Defense lawyers showed that Bailey's initial recollection to prosecutors about the meeting between Scrushy and Siegelman had to be false. Bailey said that after the meeting, Siegelman showed him a check Scrushy had given him, but the check was dated later. Bailey admitted he wasn't sure when the meeting occurred.
McDonald set out testimony that Bailey had racked up thousands in debts trading stocks on credit while was a member of Siegelman's cabinet. McDonald said the debts totaled $250,000.
Earlier in the week, Bailey testified that Scrushy made campaign contributions to get a seat on the state Certificate of Need Review Board.
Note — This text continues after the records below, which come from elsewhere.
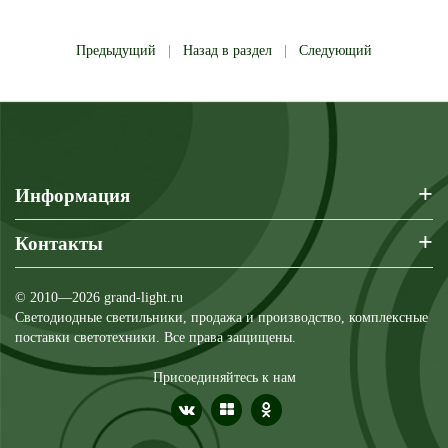
Предыдущий
|
Назад в раздел
|
Следующий
+
Информация
+
Контакты
© 2010—2026 grand-light.ru
Светодиодные светильники, продажа и производство, комплексные
поставки светотехники. Все права защищены.
Присоединяйтесь к нам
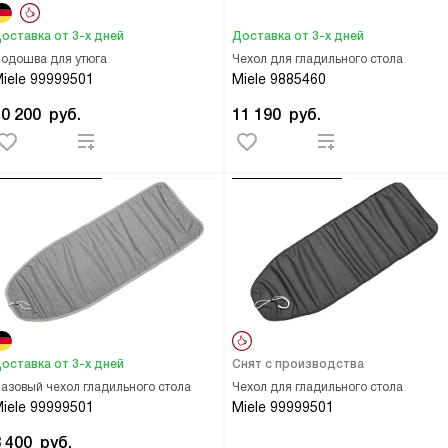
оставка от 3-х дней
Доставка от 3-х дней
одошва для утюга
Чехол для гладильного стола
iele 99999501
Miele 9885460
10 200
руб.
11 190
руб.
оставка от 3-х дней
Снят с производства
азовый чехол гладильного стола
Чехол для гладильного стола
iele 99999501
Miele 99999501
8 400
руб.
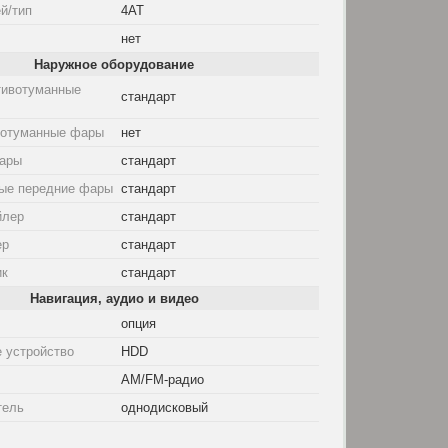
й/тип
4AT
нет
Наружное оборудование
тивотуманные
стандарт
вотуманные фары
нет
ары
стандарт
ые передние фары
стандарт
йлер
стандарт
ер
стандарт
ик
стандарт
Навигация, аудио и видео
опция
 устройство
HDD
AM/FM-радио
тель
однодисковый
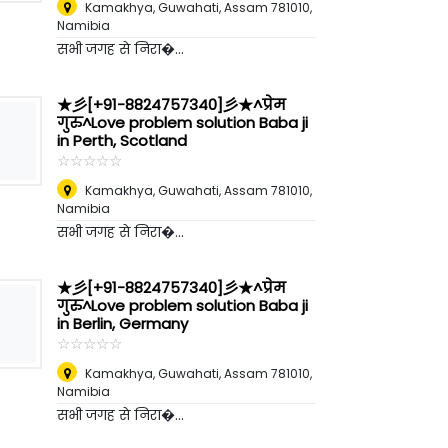
Kamakhya, Guwahati, Assam 781010
,
Namibia
सभी जगह से निरा�...
★彡[+91-8824757340]彡★^प्रेम
गुरु^Love problem solution Baba ji
in Perth, Scotland
☆
★
☆
★
☆
★
☆
★
☆
★
Kamakhya, Guwahati, Assam 781010
,
Namibia
सभी जगह से निरा�...
★彡[+91-8824757340]彡★^प्रेम
गुरु^Love problem solution Baba ji
in Berlin, Germany
☆
★
☆
★
☆
★
☆
★
☆
★
Kamakhya, Guwahati, Assam 781010
,
Namibia
सभी जगह से निरा�...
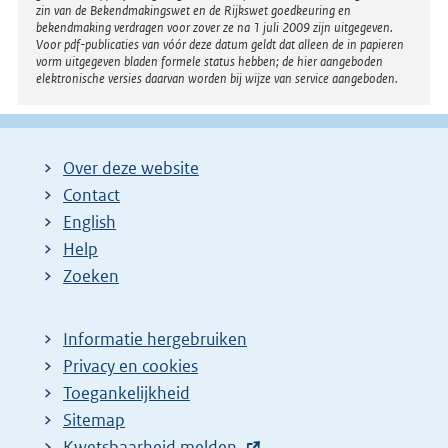
zin van de Bekendmakingswet en de Rijkswet goedkeuring en
bekendmaking verdragen voor zover ze na 1 juli 2009 zijn uitgegeven.
Voor pdf-publicaties van vóór deze datum geldt dat alleen de in papieren
vorm uitgegeven bladen formele status hebben; de hier aangeboden
elektronische versies daarvan worden bij wijze van service aangeboden.
Over deze website
Contact
English
Help
Zoeken
Informatie hergebruiken
Privacy en cookies
Toegankelijkheid
Sitemap
E
Kwetsbaarheid melden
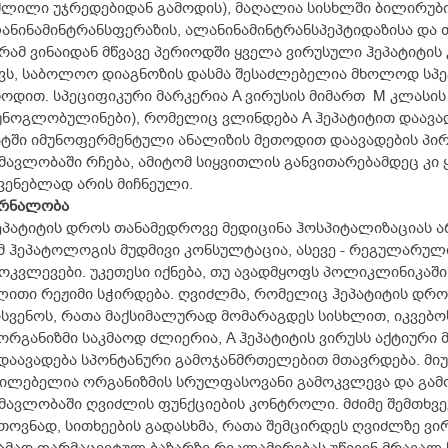
ლილი უჯრედებიდან გამოდის), მაღალია სისხლში ბილირუბი
ანინამინტრანსფერაზის, ალანინამინტრანსპეპტიდაზისა და თ
რამ ვინაიდან მწვავე პერიოდში ყველა ვირუსული ჰეპატიტი
ვს, საბოლოო დიაგნოზის დასმა შესაძლებელია მხოლოდ სპ
ოდით. სპეციფიკური მარკერია A ვირუსის მიმართ M კლასის
უნოგლობულინები), რომელიც ვლინდება A ჰეპატიტით დაავა
ტში იმუნოფერმენტული ანალიზის მეთოდით დაავადების პირ
მავლობაში რჩება, ამიტომ სიყვითლის განვითარებამდეც კი
ვენებლად არის მიჩნეული.
ურნალობა
ეპატიტის დროს თანამედროვე მედიცინა ჰოსპიტალიზაციას ა
მ ჰეპატოლოგის მუდმივი კონსულტაცია, ასევე - რეგულარუ
ოკვლევები. უკეთესი იქნება, თუ ავადმყოფს პოლიკლინიკაში
ითი რეჟიმი სჭირდება. ღვიძლმა, რომელიც ჰეპატიტის დროს
სვენოს, რათა მაქსიმალურად მომარაგდეს სისხლით, იკვებო
ორგანიზმი საკმაოდ ძლიერია, A ჰეპატიტის ვირუსს აქტიური
დაავადება სპონტანური გამოჯანმრთელებით მთავრდება. მიუხ
ილებელია ორგანიზმის სრულფასოვანი გამოკვლევა და გამ
მავლობაში ღვიძლის ფუნქციების კონტროლი. მძიმე შემთხვე
თოვნად, სითხეების გადასხმა, რათა შემცირდეს ღვიძლზე ვი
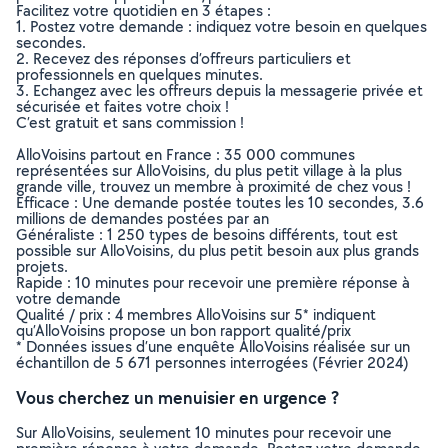
Facilitez votre quotidien en 3 étapes :
1. Postez votre demande : indiquez votre besoin en quelques
secondes.
2. Recevez des réponses d’offreurs particuliers et
professionnels en quelques minutes.
3. Echangez avec les offreurs depuis la messagerie privée et
sécurisée et faites votre choix !
C’est gratuit et sans commission !
AlloVoisins partout en France : 35 000 communes
représentées sur AlloVoisins, du plus petit village à la plus
grande ville, trouvez un membre à proximité de chez vous !
Efficace : Une demande postée toutes les 10 secondes, 3.6
millions de demandes postées par an
Généraliste : 1 250 types de besoins différents, tout est
possible sur AlloVoisins, du plus petit besoin aux plus grands
projets.
Rapide : 10 minutes pour recevoir une première réponse à
votre demande
Qualité / prix : 4 membres AlloVoisins sur 5* indiquent
qu’AlloVoisins propose un bon rapport qualité/prix
* Données issues d’une enquête AlloVoisins réalisée sur un
échantillon de 5 671 personnes interrogées (Février 2024)
Vous cherchez un menuisier en urgence ?
Sur AlloVoisins, seulement 10 minutes pour recevoir une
But under cross-examination by Scrushy lawyer Art Leach, Bailey said he was never in the room when his boss met with Scrushy.
That's enough reasonable doubt on the bribery count to give Shaquille O'Neal a hernia. And yet Don Siegelman and Richard Scrushy are in federal prison.
So were the Siegelman jurors on drugs? I ask that question in jest; I suspect they were honest, hard-working folks trying to do a thankless task. But we know they were under the influence of a judge who appears to have had an agenda in the case. And that might have been all it took to make the jurors look like a bunch of whack jobs.
What, ultimately, did I learn from my research? The Siegelman conviction looks nasty from a distance. And it looks even uglier up close.